お父さんとお母さんは、喧嘩ばかりしていた。
大きな声で何を言ってるんだろう。
ヨリは不思議だった。
お母さんがお父さんに物を投げつける大きな物音。
二人とも、すぐそばにいるのにヨリのことが見えてなかった。
そして、お父さんは帰って来なくなった。
ヨリは机の下にもぐり、ひたすらペ-ジをめくる。
続けざまに戸を叩く音が、だんだん大きくなってくる。
錠がおりているのに、ガシャガシャと揺さぶって開けようとしてる。
がさつで無遠慮で乱暴な音。
そんな音なんか聞かない。耳を向けない。
聞こえてないふりをするんだ。繰り返し心の中でつぶやく。
いないのかい。
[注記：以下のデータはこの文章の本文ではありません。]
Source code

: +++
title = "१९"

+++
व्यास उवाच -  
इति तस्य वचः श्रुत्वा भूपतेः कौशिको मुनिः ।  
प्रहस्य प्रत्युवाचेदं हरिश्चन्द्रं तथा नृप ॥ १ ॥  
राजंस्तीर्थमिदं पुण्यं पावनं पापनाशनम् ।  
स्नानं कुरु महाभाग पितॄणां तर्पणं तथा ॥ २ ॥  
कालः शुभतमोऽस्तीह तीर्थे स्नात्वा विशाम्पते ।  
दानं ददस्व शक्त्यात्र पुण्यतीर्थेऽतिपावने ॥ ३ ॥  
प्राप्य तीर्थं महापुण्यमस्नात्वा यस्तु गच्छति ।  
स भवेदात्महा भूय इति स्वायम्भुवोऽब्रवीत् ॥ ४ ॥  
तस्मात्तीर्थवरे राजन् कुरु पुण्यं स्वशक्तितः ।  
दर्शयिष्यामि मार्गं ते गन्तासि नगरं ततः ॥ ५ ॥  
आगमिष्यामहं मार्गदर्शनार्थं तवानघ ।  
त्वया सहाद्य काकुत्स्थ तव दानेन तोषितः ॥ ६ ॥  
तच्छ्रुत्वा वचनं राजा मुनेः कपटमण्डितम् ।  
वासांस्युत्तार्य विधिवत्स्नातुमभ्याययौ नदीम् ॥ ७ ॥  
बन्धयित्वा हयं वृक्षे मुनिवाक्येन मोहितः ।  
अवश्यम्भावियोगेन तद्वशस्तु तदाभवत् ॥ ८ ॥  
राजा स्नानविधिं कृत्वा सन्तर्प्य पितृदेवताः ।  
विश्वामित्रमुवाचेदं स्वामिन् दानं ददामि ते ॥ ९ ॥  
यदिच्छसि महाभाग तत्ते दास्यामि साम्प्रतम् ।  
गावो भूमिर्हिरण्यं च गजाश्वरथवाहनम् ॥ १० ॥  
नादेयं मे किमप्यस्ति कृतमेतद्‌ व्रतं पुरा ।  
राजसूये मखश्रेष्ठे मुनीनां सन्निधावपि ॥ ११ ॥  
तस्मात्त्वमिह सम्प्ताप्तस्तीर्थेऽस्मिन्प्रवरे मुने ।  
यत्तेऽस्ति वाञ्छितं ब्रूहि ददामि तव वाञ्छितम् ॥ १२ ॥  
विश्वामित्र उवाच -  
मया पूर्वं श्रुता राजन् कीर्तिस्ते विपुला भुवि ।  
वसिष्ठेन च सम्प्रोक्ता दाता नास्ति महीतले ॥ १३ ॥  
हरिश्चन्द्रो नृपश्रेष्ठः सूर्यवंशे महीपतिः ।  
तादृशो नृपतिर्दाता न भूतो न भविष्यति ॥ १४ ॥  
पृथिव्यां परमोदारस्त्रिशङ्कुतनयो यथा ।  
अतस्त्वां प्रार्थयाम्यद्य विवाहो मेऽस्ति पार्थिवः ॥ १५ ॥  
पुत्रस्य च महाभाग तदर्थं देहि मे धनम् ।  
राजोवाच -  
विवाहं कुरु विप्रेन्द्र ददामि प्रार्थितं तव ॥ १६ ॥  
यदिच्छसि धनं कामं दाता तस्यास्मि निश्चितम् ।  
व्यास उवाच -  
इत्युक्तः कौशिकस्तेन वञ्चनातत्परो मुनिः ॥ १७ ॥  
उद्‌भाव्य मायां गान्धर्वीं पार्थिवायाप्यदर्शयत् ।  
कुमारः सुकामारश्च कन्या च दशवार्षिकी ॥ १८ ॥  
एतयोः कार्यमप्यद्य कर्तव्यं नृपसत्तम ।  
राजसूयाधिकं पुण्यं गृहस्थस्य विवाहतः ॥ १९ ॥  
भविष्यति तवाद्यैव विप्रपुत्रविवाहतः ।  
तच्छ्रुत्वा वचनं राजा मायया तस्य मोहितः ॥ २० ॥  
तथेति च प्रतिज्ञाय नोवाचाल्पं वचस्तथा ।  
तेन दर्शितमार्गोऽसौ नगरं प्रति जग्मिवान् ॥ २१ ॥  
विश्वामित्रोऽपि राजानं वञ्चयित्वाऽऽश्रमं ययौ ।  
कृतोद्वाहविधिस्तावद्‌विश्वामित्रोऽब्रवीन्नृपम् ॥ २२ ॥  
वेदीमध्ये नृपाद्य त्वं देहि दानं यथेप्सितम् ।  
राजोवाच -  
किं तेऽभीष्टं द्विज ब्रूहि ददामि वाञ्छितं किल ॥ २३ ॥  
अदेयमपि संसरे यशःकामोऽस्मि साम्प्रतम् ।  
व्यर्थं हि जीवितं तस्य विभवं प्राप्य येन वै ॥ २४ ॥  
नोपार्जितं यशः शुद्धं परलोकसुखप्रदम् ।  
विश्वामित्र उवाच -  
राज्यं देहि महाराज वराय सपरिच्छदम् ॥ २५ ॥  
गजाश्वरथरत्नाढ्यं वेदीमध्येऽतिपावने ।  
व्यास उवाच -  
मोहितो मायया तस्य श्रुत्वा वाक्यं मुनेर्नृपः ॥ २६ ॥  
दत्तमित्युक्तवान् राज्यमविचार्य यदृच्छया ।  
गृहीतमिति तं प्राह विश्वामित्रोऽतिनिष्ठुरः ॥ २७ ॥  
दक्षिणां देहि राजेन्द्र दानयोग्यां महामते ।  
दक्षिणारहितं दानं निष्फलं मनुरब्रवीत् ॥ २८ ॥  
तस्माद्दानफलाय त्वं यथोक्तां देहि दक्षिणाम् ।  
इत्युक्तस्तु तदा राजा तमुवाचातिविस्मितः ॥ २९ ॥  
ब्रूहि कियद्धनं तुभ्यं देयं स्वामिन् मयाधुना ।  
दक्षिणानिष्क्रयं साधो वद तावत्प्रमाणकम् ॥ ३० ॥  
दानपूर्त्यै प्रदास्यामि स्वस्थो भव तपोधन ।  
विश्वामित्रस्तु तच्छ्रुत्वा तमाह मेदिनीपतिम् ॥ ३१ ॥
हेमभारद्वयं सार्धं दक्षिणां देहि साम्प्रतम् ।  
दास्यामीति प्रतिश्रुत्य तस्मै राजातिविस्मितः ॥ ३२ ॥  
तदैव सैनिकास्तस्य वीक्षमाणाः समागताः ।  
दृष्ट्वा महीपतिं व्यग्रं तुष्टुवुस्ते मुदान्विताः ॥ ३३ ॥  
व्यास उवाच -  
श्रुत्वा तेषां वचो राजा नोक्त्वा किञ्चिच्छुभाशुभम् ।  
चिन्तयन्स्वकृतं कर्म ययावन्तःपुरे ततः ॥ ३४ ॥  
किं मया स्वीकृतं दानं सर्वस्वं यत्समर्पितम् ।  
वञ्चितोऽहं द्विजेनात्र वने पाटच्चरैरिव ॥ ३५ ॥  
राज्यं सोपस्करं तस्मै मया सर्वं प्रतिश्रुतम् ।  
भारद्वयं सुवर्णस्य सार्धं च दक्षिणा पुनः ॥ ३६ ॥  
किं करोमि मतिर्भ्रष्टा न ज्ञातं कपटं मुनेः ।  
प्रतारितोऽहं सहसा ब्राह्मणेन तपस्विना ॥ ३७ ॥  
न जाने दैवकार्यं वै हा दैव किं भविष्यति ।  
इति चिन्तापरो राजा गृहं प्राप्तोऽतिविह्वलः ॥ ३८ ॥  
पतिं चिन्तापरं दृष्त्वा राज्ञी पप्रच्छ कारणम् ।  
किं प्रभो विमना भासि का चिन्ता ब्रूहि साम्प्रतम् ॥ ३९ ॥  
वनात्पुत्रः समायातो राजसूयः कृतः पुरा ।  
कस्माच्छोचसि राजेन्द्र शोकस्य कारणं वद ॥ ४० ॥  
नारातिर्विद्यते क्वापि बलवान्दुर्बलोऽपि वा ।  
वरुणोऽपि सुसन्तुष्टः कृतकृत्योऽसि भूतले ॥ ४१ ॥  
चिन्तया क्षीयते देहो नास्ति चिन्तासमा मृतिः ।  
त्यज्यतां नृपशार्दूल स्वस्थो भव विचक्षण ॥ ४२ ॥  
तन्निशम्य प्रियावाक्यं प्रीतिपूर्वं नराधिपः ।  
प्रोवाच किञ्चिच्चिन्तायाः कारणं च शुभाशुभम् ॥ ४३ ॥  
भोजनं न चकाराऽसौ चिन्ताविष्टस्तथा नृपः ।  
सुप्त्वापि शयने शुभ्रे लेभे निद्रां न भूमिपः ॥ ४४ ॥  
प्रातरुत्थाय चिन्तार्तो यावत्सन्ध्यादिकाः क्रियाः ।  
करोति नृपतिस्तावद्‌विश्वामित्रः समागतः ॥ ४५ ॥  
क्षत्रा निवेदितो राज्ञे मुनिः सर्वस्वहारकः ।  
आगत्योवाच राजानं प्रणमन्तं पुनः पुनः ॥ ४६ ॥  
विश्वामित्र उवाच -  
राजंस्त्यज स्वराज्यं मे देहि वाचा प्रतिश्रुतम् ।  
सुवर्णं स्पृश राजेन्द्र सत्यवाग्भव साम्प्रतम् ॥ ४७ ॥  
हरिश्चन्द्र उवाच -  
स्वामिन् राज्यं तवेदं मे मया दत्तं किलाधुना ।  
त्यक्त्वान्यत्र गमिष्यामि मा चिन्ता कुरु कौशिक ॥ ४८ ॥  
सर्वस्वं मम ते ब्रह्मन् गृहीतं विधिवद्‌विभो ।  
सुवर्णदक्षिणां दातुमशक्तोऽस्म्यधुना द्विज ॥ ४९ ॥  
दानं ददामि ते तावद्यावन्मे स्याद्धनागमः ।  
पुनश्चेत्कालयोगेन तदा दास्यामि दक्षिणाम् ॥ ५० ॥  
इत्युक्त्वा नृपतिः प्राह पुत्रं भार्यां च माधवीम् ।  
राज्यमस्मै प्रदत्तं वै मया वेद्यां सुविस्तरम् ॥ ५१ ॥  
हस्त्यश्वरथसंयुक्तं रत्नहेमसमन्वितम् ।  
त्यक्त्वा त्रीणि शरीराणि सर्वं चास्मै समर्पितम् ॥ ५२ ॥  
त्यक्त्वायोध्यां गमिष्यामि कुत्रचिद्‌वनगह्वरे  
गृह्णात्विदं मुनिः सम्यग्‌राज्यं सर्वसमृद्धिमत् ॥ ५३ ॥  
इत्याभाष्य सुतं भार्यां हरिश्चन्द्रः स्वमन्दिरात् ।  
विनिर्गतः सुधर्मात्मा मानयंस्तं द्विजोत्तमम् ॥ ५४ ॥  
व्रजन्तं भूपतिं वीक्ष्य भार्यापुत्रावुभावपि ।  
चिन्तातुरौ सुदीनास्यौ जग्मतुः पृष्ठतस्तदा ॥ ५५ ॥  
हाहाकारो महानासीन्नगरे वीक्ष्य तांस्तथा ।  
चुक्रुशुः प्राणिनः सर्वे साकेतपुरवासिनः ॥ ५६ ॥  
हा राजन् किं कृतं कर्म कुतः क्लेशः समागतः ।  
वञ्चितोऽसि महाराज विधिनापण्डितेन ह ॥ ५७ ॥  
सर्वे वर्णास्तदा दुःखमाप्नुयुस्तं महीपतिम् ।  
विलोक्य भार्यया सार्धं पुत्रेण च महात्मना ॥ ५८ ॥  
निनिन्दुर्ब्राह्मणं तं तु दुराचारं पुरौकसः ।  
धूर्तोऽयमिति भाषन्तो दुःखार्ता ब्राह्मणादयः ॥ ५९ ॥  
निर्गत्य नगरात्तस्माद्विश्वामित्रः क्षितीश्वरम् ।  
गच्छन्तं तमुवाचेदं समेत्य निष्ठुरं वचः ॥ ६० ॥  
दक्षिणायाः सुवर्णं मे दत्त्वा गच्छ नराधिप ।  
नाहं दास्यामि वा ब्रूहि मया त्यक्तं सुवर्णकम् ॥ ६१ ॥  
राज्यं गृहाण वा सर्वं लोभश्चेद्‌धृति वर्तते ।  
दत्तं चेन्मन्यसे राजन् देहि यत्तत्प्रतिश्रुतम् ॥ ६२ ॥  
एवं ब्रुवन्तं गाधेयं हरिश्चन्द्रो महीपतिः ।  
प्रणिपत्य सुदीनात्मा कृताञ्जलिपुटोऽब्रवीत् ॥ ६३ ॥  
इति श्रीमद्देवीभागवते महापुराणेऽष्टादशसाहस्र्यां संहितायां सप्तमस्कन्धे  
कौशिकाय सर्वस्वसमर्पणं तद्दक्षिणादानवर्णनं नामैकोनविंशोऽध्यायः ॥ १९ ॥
ヨリちゃん。
こんどは甘ったるく呼びかける声がする。
しつこくいつまでも呼んでいる。
でもヨリは行かない。
だって知っているから。
うっとおしい、押しつけがましい、いやらしく邪悪な、あの「よるおとこ」声に呼ばれて、ついていった子どもがもう何人もいて、みんな二度と帰ってこないのだ、と。
なんで知っているの?
むく犬が聞くよ。
一度だけ、寂しくて、ついて行ったことがあるからね。
ヨリは答える。
怖かった。
あんなに怖かったことは他にない。
やせこけた、黒ずくめの影のような男。
暗い家に引き込まれ、押さえつけられて、苦しくて、そして夢中であらがい逃げ出した。
でも「よるおとこ」は、獲物のニオイを覚えて、あとをつけてくるんだ。
もう二度と、もう二度と、もう二度と………
ヨリは、行かない。
いつの間に眠ったのだろう。
気がつくと、もう朝だった。
ヨリはふとんに入っていた。
遅くまで仕事をしていたお母さんも帰ってきていて、ふとんの中で眠っている。
朝は来るのだ。
どんな夜でも明ける。
今日もヨリはひとりだ。
けれど自由にどこへでも行ける。
机の下の夜は、きのうも、ヨリを守ってくれた。
ヨリは母親を起こさないよう、そっとふとんから這い出て、大きくのびをした。